### Passage for review ###
How to Do Mountain Climbers for a Total Body Workout

Proper Form, Variations, and Common Mistakes

Mountain climbers
Ben Goldstein

Also Known As: Mountain Climbers/Mountain Climber, running plank

Targets: Full body, but especially your arms, shoulders, quads, and core

Equipment Needed: None

Level: Beginner (try variations for a more advanced workout)

Climbing a mountain would be a daunting workout to most, but what if the mountain is the floor? That's the concept behind mountain climbers. Performed from a plank position, you'll alternate bringing one knee to your chest, then back out again, speeding up each time until you're "running" against the floor. While it sounds simple, mountain climbers provide near total body exercise and are sure to get your heart rate up. Your quads and core get an especially good workout. The move is great for beginners or more experienced exercisers: with adaptable variations, you can ease in with simpler variations or challenge yourself with the more difficult ones.
### Information provided ###
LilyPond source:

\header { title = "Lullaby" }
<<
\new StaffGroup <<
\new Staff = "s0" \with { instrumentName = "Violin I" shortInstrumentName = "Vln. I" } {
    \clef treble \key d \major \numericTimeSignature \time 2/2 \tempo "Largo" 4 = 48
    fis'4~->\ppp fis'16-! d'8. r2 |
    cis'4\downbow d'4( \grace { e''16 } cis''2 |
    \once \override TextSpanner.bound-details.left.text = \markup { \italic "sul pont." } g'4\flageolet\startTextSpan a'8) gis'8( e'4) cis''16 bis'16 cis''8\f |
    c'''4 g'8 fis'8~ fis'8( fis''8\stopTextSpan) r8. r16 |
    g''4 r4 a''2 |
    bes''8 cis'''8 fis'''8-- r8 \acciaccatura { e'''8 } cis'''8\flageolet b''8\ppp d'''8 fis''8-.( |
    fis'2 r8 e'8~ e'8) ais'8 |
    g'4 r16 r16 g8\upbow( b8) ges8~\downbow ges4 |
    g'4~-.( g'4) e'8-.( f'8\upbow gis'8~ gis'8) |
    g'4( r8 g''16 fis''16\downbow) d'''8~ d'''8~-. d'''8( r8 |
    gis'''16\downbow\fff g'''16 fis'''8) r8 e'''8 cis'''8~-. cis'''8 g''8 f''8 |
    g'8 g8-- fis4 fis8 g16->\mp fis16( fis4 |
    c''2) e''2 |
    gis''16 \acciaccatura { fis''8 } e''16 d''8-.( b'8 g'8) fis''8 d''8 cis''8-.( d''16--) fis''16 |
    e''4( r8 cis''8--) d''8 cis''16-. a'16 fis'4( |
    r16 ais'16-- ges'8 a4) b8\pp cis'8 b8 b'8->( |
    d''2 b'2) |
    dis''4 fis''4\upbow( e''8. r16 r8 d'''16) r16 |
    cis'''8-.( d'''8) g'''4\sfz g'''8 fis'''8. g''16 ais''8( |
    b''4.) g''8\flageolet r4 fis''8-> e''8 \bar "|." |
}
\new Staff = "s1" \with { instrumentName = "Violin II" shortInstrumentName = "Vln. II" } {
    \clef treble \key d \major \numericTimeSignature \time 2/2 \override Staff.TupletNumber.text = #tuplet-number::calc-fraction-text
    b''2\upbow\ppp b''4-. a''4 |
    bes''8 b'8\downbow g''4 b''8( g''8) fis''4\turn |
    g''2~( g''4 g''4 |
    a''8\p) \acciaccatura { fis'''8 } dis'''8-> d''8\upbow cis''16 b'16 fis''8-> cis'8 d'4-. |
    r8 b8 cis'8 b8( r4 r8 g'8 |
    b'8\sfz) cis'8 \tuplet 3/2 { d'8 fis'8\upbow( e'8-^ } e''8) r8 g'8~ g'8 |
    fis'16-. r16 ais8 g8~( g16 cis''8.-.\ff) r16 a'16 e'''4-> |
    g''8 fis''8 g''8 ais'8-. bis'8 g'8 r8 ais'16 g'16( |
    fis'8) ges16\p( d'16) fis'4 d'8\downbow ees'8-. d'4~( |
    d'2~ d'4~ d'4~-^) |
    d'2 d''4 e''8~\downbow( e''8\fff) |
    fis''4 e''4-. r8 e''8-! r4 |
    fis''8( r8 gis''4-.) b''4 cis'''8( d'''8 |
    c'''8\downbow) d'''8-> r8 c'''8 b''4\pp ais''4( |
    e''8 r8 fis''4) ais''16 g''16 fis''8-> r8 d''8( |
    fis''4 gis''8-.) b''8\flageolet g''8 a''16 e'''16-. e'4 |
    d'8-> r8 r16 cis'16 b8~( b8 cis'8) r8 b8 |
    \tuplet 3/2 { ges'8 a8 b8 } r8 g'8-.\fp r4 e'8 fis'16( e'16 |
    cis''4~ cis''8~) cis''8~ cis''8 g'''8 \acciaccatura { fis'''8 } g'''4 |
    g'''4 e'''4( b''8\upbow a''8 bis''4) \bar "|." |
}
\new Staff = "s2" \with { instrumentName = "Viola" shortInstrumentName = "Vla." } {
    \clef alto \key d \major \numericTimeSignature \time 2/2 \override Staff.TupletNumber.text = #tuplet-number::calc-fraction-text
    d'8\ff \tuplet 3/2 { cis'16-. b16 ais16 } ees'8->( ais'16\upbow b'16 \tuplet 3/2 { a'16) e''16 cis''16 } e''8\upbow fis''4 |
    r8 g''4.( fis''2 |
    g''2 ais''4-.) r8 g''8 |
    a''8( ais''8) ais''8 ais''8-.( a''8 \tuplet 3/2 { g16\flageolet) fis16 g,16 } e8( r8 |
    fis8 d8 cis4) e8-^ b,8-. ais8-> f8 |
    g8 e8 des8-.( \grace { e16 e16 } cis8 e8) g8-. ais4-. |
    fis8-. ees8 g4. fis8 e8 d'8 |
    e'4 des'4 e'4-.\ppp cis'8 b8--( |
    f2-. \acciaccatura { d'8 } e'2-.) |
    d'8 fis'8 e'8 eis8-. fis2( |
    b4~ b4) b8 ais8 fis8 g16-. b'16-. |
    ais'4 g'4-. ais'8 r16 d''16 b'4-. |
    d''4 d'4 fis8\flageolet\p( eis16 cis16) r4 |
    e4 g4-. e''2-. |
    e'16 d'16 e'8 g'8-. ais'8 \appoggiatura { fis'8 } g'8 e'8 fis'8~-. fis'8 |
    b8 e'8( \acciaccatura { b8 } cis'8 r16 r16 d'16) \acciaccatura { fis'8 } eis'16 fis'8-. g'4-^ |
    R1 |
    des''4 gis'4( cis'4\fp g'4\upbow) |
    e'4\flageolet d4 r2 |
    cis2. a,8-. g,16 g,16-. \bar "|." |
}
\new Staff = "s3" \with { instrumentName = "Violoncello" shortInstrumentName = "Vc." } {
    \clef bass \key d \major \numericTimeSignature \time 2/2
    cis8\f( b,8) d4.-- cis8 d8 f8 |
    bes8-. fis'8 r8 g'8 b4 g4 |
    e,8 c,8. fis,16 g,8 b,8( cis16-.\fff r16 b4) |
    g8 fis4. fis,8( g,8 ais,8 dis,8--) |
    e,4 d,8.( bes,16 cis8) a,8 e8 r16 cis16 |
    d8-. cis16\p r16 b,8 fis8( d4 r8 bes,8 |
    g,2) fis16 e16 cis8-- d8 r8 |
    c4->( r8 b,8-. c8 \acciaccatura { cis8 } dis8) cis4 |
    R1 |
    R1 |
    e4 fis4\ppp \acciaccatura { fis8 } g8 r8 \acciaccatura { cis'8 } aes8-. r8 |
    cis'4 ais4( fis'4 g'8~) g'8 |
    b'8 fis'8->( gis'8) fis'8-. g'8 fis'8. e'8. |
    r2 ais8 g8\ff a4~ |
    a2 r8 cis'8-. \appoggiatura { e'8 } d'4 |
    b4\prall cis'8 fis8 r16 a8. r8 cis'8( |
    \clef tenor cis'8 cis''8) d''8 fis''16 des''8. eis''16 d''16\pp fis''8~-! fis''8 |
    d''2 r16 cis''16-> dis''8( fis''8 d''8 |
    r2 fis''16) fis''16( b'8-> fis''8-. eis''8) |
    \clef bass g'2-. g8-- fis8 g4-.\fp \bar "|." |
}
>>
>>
###
» **Exercise set**
1 - According to the mountain climbers article, which two areas get an especially good workout from the move?
2 - Extend the mountain climbers article beyond its final sentence.

» **Answers for the tasks**
1 - The quads and the core.

2 -
Mountain climbers are great for building cardio endurance, core strength, and agility. You work several different muscle groups with mountain climbers—it's almost like getting a total body workout with just one exercise.

As you perform the move, your shoulders, arms, and chest work to stabilize your upper body while your core stabilizes the rest of your body. As the prime mover, your quads get an incredible workout, too. It's also a cardio exercise that will get your heart pumping and burn calories.

As previously mentioned, you can adapt the level of intensity to your level of experience, but the move is also adaptable in other ways. You don't need any equipment, as you're making use of your own body weight, and you can perform the move just about anywhere since it doesn't require much space.

You can easily add mountain climbers to your morning workout at home or the gym, in a hotel room while you're traveling, or even squeeze in a few in the breakroom at work.

Step-by-Step Instructions

When you're just starting out try the classic variation of the exercise:

  1. Get into a plank position, making sure to distribute your weight evenly between your hands and your toes.
  2. Check your form—your hands should be about shoulder-width apart, back flat, abs engaged, and head in alignment.
  3. Pull your right knee into your chest as far as you can.
  4. Then switch, pulling that knee out and bringing the other knee in.
  5. Keeping your hips down, run your knees in as far and as fast as you can.
  6. Remember to breathe! When you're focused on the move you might find yourself holding your breath. Inhale as you bring one knee in and exhale with the other.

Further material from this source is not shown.